Solved – Are there cases where PCA is more suitable than t-SNE

pcatsne

I want to see how 7 measures of text correction behaviour (time spent correcting the text, number of keystrokes, etc.) relate to each other. The measures are correlated. I ran a PCA to see how the measures projected onto PC1 and PC2, which avoided the overlap of running separate two-way correlation tests between the measures.

I was asked why not using t-SNE, since the relationship between some of the measures might be non-linear.

I can see how allowing for non-linearity would improve this, but I wonder if there is any good reason to use PCA in this case and not t-SNE? I'm not interested in clustering the texts according to their relationship to the measures, but rather in the relationship between the measures themselves.

(I guess EFA could also a better/another approach, but that's a different discussion.)
Compared to other methods, there are few posts on here about t-SNE, so the question seems worth asking.

Best Answer

$t$-SNE is a great piece of Machine Learning but one can find many reasons to use PCA instead of it. Of the top of my head, I will mention five. As most other computational methodologies in use, $t$-SNE is no silver bullet and there are quite a few reasons that make it a suboptimal choice in some cases. Let me mention some points in brief:

  1. Stochasticity of final solution. PCA is deterministic; $t$-SNE is not. One gets a nice visualisation and then her colleague gets another visualisation and then they get artistic which looks better and if a difference of $0.03\%$ in the $KL(P||Q)$ divergence is meaningful... In PCA the correct answer to the question posed is guaranteed. $t$-SNE might have multiple minima that might lead to different solutions. This necessitates multiple runs as well as raises questions about the reproducibility of the results.
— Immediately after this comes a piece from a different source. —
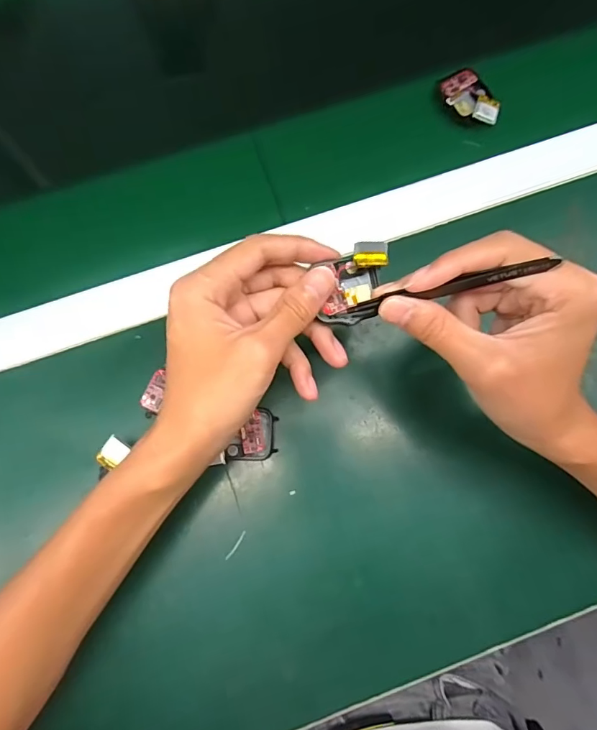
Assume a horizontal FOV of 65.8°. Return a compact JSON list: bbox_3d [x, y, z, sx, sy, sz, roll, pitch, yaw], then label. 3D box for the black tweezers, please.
[{"bbox_3d":[0.073,-0.040,0.238,0.102,0.009,0.007,-10,76,28],"label":"black tweezers"}]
  2. Interpretability of mapping. This relates to the above point but let's assume that a team has agreed in a particular random seed/run. Now the question becomes what this shows... $t$-SNE tries to map only local / neighbours correctly so our insights from that embedding should be very cautious; global trends are not accurately represented (and that can be potentially a great thing for visualisation). On the other hand, PCA is just a diagonal rotation of our initial covariance matrix and the eigenvectors represent a new axial system in the space spanned by our original data. We can directly explain what a particular PCA does.
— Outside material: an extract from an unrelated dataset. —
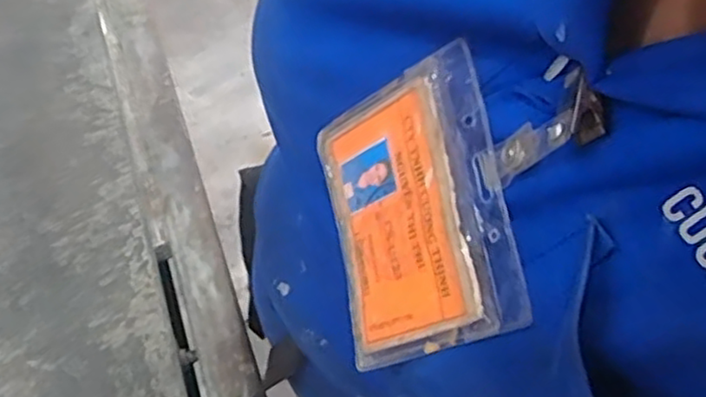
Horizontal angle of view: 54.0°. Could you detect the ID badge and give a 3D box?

  3. Application to new/unseen data. $t$-SNE is not learning a function from the original space to the new (lower) dimensional one and that's a problem. On that matter, $t$-SNE is a non-parametric learning algorithm so approximating with parametric algorithm is an ill-posed problem. The embedding is learned by directly moving the data across the low dimensional space. That means one does not get an eigenvector or a similar construct to use in new data. In contrast, using PCA the eigenvectors offer a new axes system what can be directly used to project new data. [Apparently one could try training a deep-network to learn the $t$-SNE mapping (you can hear Dr. van der Maaten at ~46' of this video suggesting something along this lines) but clearly no easy solution exists.]

  4. Incomplete data. Natively $t$-SNE does not deal with incomplete data. In fairness, PCA does not deal with them either but numerous extensions of PCA for incomplete data (eg. probabilistic PCA) are out there and are almost standard modelling routines. $t$-SNE currently cannot handle incomplete data (aside obviously training a probabilistic PCA first and passing the PC scores to $t$-SNE as inputs).

  5. The $k$ is not (too) small case. $t$-SNE solves a problem known as the crowding problem, effectively that somewhat similar points in higher dimension collapsing on top of each other in lower dimensions (more here). Now as you increase the dimensions used the crowding problem gets less severe ie. the problem you are trying to solve through the use of $t$-SNE gets attenuated. You can work around this issue but it is not trivial. Therefore if you need a $k$ dimensional vector as the reduced set and $k$ is not quite small the optimality of the produce solution is in question. PCA on the other hand offer always the $k$ best linear combination in terms of variance explained. (Thanks to @amoeba for noticing I made a mess when first trying to outline this point.)

I do not mention issues about computational requirements (eg. speed or memory size) nor issues about selecting relevant hyperparameters (eg. perplexity). I think these are internal issues of the $t$-SNE methodology and are irrelevant when comparing it to another algorithm.

To summarise, $t$-SNE is great but as all algorithms has its limitations when it comes to its applicability. I use $t$-SNE almost on any new dataset I get my hands on as an explanatory data analysis tool. I think though it has certain limitations that do not make it nearly as applicable as PCA. Let me stress that PCA is not perfect either; for example, the PCA-based visualisations are often inferior to those of $t$-SNE.